### WHAT YOU SHOULD DO:
In the listing that follows, count the lines holding the word "Thunderbird" and report only that number.

### EXERCISE MATERIALS:
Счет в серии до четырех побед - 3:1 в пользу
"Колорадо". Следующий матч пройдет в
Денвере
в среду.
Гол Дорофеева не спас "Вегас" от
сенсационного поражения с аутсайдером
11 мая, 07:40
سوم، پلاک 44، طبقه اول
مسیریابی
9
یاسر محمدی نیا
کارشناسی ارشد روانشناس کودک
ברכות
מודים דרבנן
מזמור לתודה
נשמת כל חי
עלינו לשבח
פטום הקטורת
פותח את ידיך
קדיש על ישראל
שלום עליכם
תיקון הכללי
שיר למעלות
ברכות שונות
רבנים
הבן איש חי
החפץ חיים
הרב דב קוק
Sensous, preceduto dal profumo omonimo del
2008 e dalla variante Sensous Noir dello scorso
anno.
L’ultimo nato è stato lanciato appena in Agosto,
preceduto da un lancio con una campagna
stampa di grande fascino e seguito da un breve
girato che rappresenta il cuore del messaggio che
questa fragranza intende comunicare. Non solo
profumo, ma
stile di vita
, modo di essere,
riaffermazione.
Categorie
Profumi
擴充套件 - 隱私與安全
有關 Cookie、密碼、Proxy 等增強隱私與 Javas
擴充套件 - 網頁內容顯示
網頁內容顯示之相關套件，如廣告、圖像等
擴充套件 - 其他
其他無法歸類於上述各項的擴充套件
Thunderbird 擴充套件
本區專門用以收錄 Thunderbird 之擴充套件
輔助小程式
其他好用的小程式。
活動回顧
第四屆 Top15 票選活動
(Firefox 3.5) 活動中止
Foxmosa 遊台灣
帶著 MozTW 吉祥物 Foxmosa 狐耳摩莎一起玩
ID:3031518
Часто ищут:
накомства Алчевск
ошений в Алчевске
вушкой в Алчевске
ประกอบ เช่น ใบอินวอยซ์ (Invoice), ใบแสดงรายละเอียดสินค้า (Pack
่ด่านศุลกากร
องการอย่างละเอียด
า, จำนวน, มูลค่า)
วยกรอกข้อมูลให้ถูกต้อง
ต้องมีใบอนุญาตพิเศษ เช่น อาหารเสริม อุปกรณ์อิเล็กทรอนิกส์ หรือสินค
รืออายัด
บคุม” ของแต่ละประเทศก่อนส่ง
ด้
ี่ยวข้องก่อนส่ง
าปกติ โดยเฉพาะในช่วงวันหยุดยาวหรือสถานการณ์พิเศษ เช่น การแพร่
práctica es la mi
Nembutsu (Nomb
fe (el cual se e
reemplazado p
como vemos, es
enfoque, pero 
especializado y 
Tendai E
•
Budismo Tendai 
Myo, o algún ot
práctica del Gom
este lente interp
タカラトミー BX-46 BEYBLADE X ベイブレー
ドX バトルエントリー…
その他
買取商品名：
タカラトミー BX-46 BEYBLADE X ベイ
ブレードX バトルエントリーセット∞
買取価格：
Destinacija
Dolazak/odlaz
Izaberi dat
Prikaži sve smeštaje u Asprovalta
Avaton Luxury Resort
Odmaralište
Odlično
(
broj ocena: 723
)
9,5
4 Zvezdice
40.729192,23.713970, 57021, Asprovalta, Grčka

### RESULT FOR THIS TASK:
2